> What you have to do: Give back the lines of every item below word for word, leaving out the pictures.

> Chart understanding data:
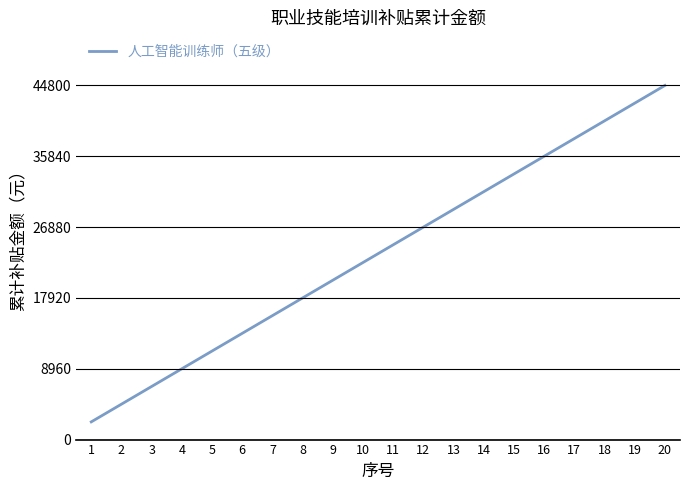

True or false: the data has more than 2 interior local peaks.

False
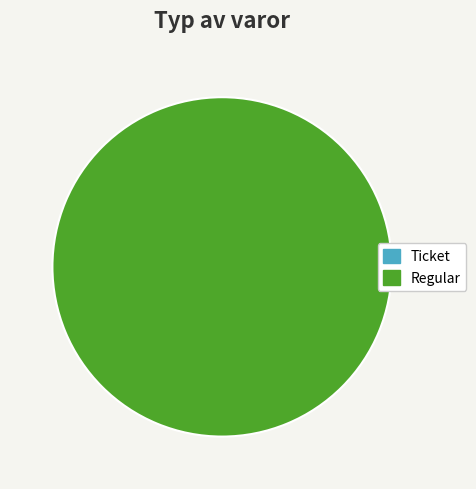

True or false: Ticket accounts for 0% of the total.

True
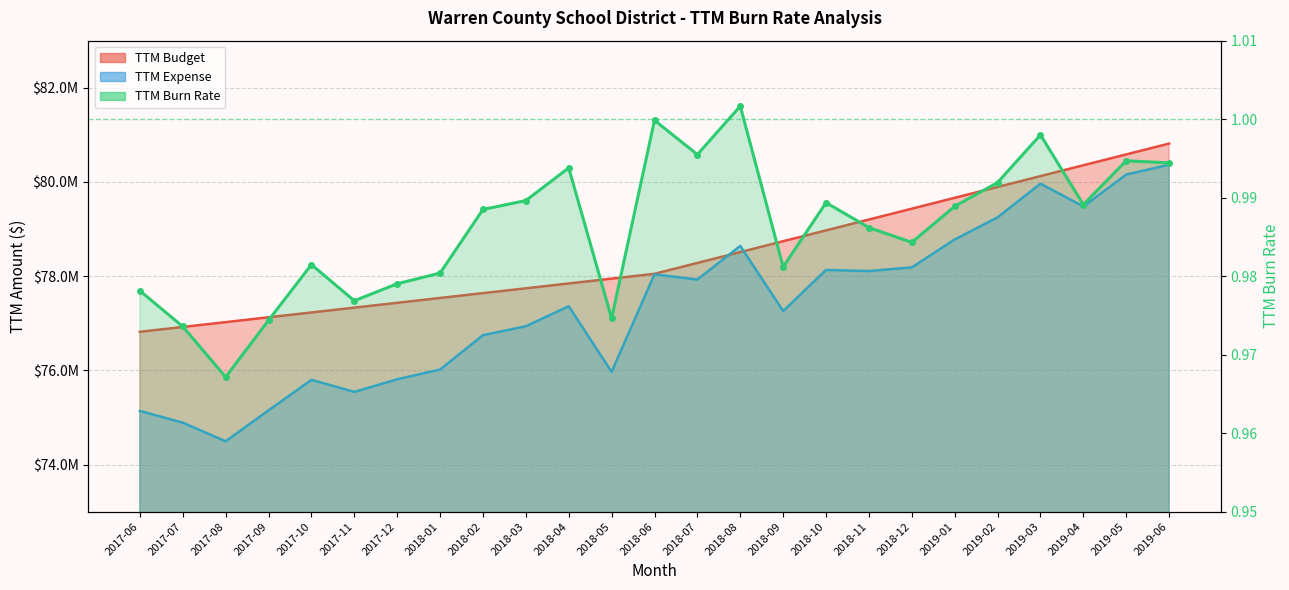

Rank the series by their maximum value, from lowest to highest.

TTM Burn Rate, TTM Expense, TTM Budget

> The answer:
True or false: the data has more than 2 interior local peaks.

False

True or false: Ticket accounts for 0% of the total.

True

Rank the series by their maximum value, from lowest to highest.

TTM Burn Rate, TTM Expense, TTM Budget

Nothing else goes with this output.